Medical and Populations Genetics

A major focus of my current research is the human microbiome and its role in health and disease. Bacterial cells in and on our body outnumber human cells by a ration of 10:1. These communities of bacteria and other microbes play an important role in the functioning of the digestive tract, immune system, skin, as well as other body systems and have a major impact on our well-being. Low-cost sequencing technolgies have allowed us to collect vast amounts of information on these microbial communities but our ability to translate this data into meaningful information has lagged behind and sophisticated mathematical models and bioinformatic tools are required. A better understanding of the human microbiome will facilitate the identification of factors associated with health and disease as well as predicting relapses and patient susceptibility to different treatment strategies.

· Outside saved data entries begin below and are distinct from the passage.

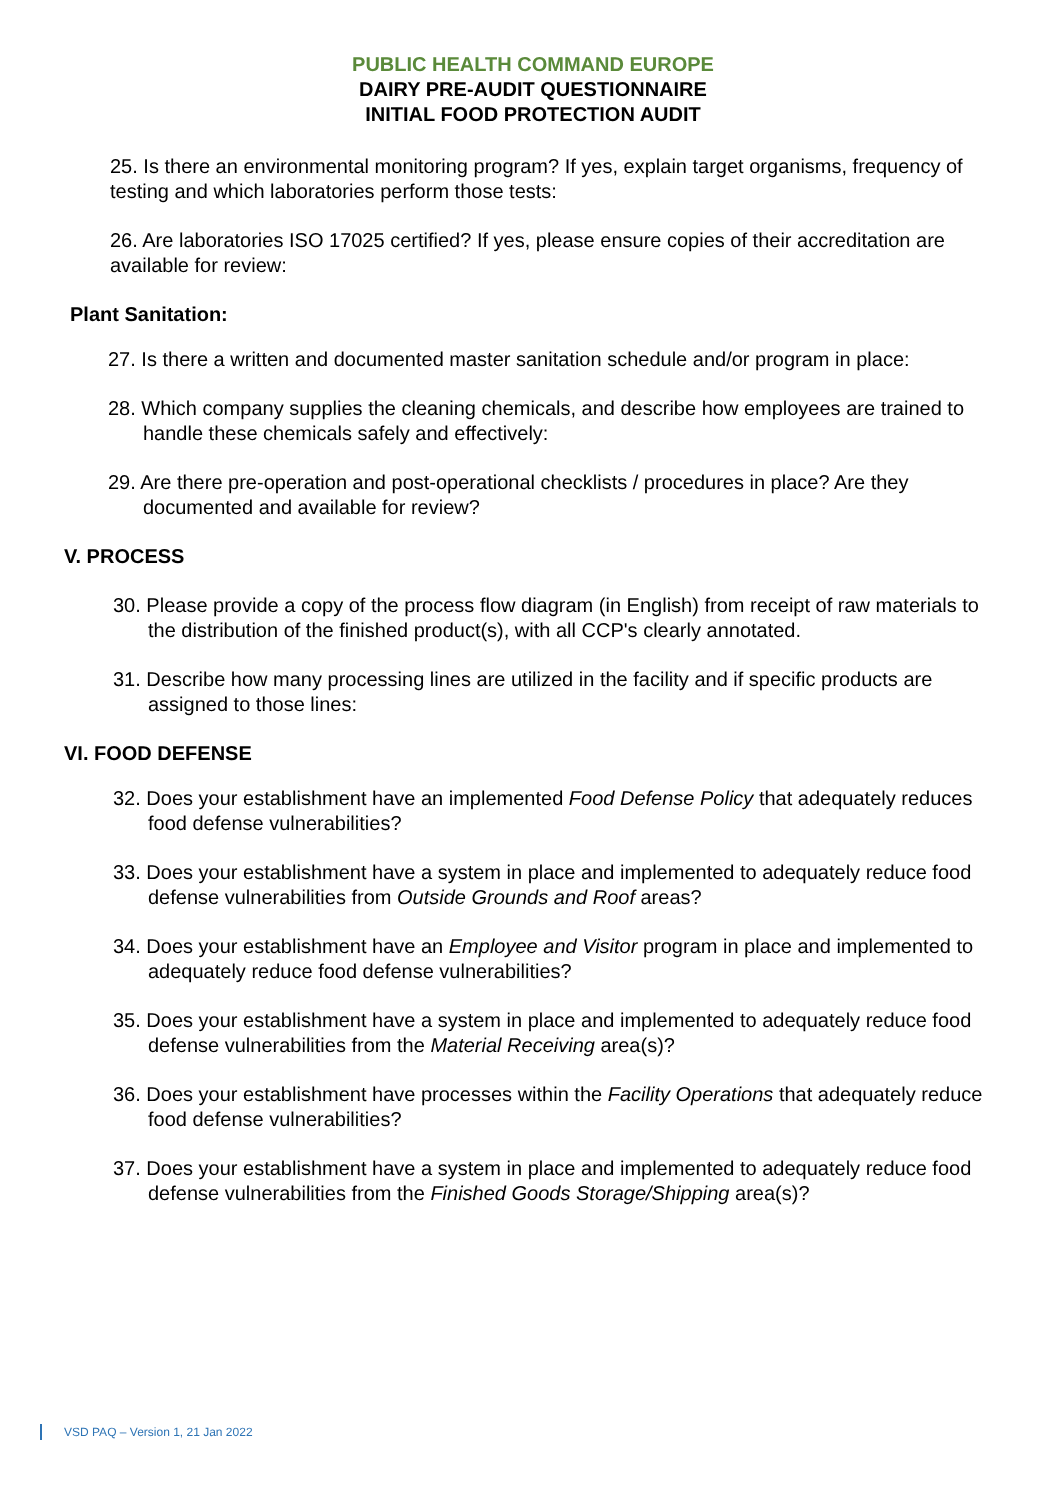PUBLIC HEALTH COMMAND EUROPE
DAIRY PRE-AUDIT QUESTIONNAIRE
INITIAL FOOD PROTECTION AUDIT
25. Is there an environmental monitoring program? If yes, explain target organisms, frequency of testing and which laboratories perform those tests:
26. Are laboratories ISO 17025 certified? If yes, please ensure copies of their accreditation are available for review:
Plant Sanitation:
27. Is there a written and documented master sanitation schedule and/or program in place:
28. Which company supplies the cleaning chemicals, and describe how employees are trained to handle these chemicals safely and effectively:
29. Are there pre-operation and post-operational checklists / procedures in place? Are they documented and available for review?
V. PROCESS
30. Please provide a copy of the process flow diagram (in English) from receipt of raw materials to the distribution of the finished product(s), with all CCP's clearly annotated.
31. Describe how many processing lines are utilized in the facility and if specific products are assigned to those lines:
VI. FOOD DEFENSE
32. Does your establishment have an implemented Food Defense Policy that adequately reduces food defense vulnerabilities?
33. Does your establishment have a system in place and implemented to adequately reduce food defense vulnerabilities from Outside Grounds and Roof areas?
34. Does your establishment have an Employee and Visitor program in place and implemented to adequately reduce food defense vulnerabilities?
35. Does your establishment have a system in place and implemented to adequately reduce food defense vulnerabilities from the Material Receiving area(s)?
36. Does your establishment have processes within the Facility Operations that adequately reduce food defense vulnerabilities?
37. Does your establishment have a system in place and implemented to adequately reduce food defense vulnerabilities from the Finished Goods Storage/Shipping area(s)?
VSD PAQ – Version 1, 21 Jan 2022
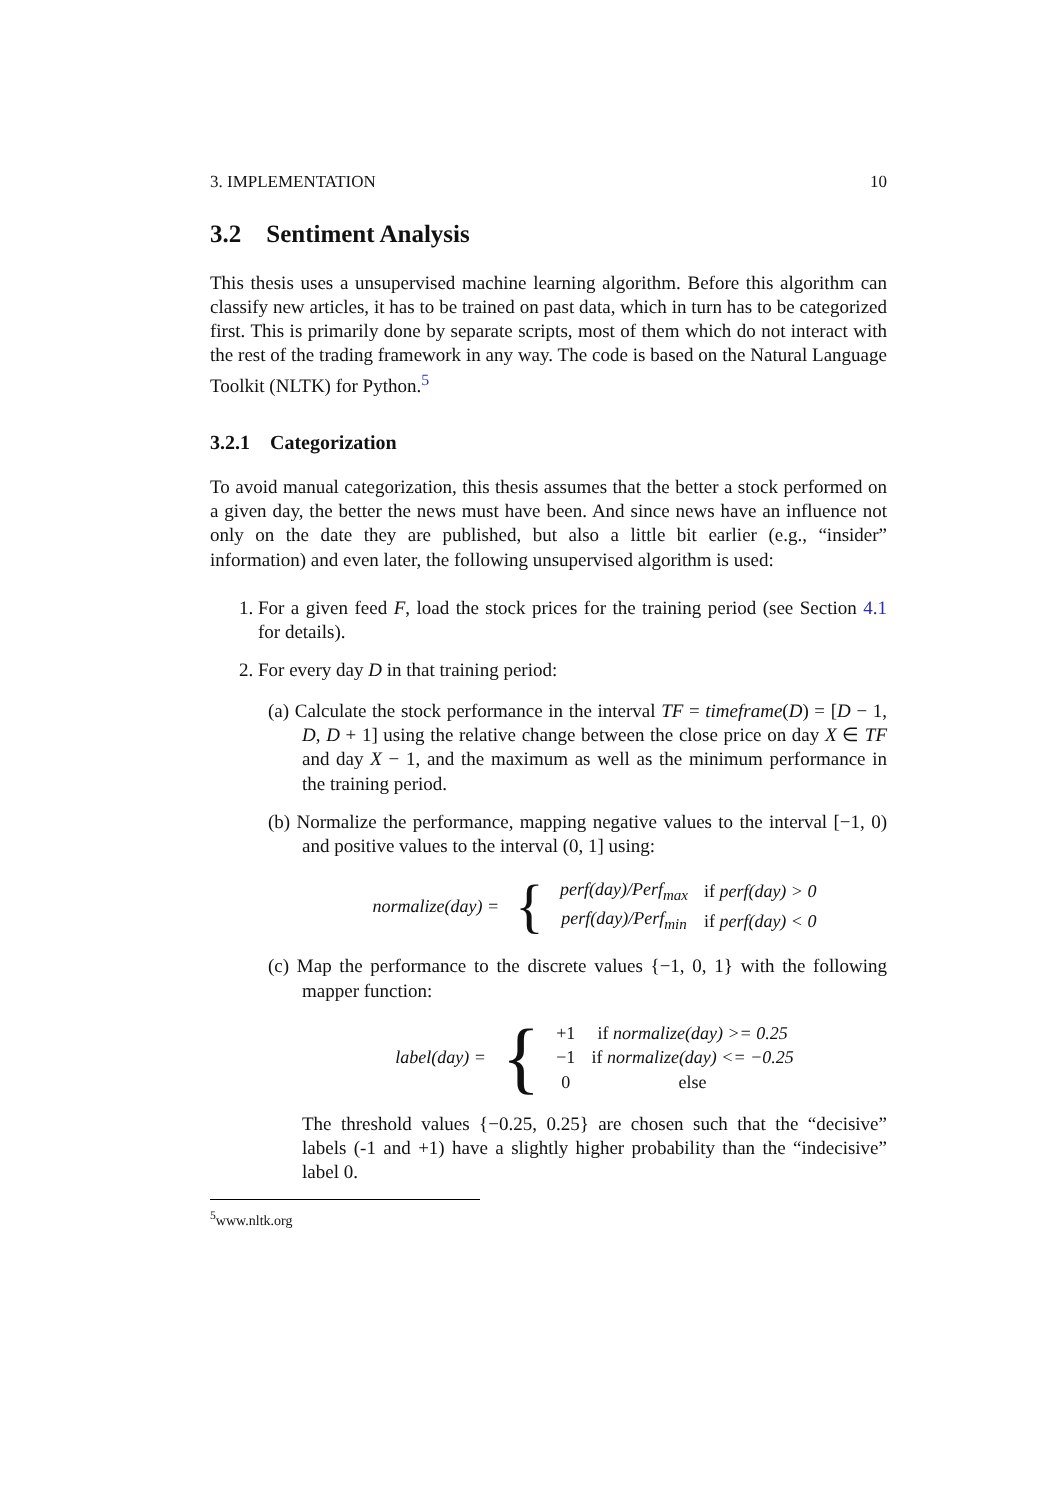3. IMPLEMENTATION 10
3.2 Sentiment Analysis
This thesis uses a unsupervised machine learning algorithm. Before this algorithm can classify new articles, it has to be trained on past data, which in turn has to be categorized first. This is primarily done by separate scripts, most of them which do not interact with the rest of the trading framework in any way. The code is based on the Natural Language Toolkit (NLTK) for Python.<sup>5</sup>
3.2.1 Categorization
To avoid manual categorization, this thesis assumes that the better a stock performed on a given day, the better the news must have been. And since news have an influence not only on the date they are published, but also a little bit earlier (e.g., “insider” information) and even later, the following unsupervised algorithm is used:
1. For a given feed F, load the stock prices for the training period (see Section 4.1 for details).
2. For every day D in that training period:
(a) Calculate the stock performance in the interval TF = timeframe(D) = [D − 1, D, D + 1] using the relative change between the close price on day X ∈ TF and day X − 1, and the maximum as well as the minimum performance in the training period.
(b) Normalize the performance, mapping negative values to the interval [−1, 0) and positive values to the interval (0, 1] using:
| normalize(day) = | { | perf(day)/Perf<sub>max</sub> | if perf(day) > 0 |
| | | perf(day)/Perf<sub>min</sub> | if perf(day) < 0 |
(c) Map the performance to the discrete values {−1, 0, 1} with the following mapper function:
| label(day) = | { | +1 | if normalize(day) >= 0.25 |
| | | −1 | if normalize(day) <= −0.25 |
| | | 0 | else |
The threshold values {−0.25, 0.25} are chosen such that the “decisive” labels (-1 and +1) have a slightly higher probability than the “indecisive” label 0.
<sup>5</sup> www.nltk.org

Metagenomics and Metatranscriptomics

The study of microbial biodiversity is still in its infancy and metagenomics and metatranscriptomics will reveal new insight into the microbial world. In the past, cultivable bacteria were studied with the help of PCR, but it is estimated that 99% of all bacteria are not cultivable. Thus the vast majority is still unexplored since classical methods cannot be applied. Metagenomics provides a new approach to this problem. The recent advances in sequencing technologies have produced huge metagenomic data sets that can reveal insight into the genetic potential of microbial organisms. Furthermore, metatranscriptomics will allow us to study the functional activity of a populations and will help us to understand how communities react to environmental changes.


Sequencing Error Profiles

In recent years, Illumina has emerged as the global market leader in DNA sequencing. However, biases and errors associated with this high-throughput sequencing technology are still poorly understood which has precluded the development of effective noise removal algorithms. In addition, many programs were not designed for Illumina data or metagenomic sequencing. Therefore, a better understanding of the idiosyncrasies encountered in Illumina data is essential and programs must be tested and benchmarked on realistic and reliable in silico data sets to reveal not only their true capacities but also their limitations. I conducted the largest in vivo study of Illumina error profiles in combination with state-of-the-art library preparation methods to date. For the first time, a direct connection between experimental design factors and systematic errors was established, providing detailed insight into the nature of Illumina errors. Further, I tested various error removal techniques enabling researchers to choose optimal processing strategies for their particular data sets. In addition, I devised several simulation tools that accurately reflect artificial and natural fine-scale variation. This includes a flexible and efficient read simulation program which is the only program that can directly reflect the impact of experimental design factors.


Viral Haplotype Reconstruction

Viral haplotype reconstruction from a set of observed reads is one of the most challenging problems in bioinformatics today. Next-generation sequencing (NGS) technologies enable us to detect single nucleotide polymorphisms (SNPs) of haplotypes - even if the haplotypes appear at low frequencies. However, there are two major problems. First, we need to distinguish real SNPs from sequencing errors. Second, we need to determine which SNPs occur on the same haplotype, which cannot be inferred from the reads if the distance between SNPs on a haplotype exceeds the read length. We conducted the first independent benchmarking study that directly compares the currently available viral haplotype reconstruction programs. Furthermore, we are exploring the potential of third generation sequencing technologies for viral haplotype reconstruction.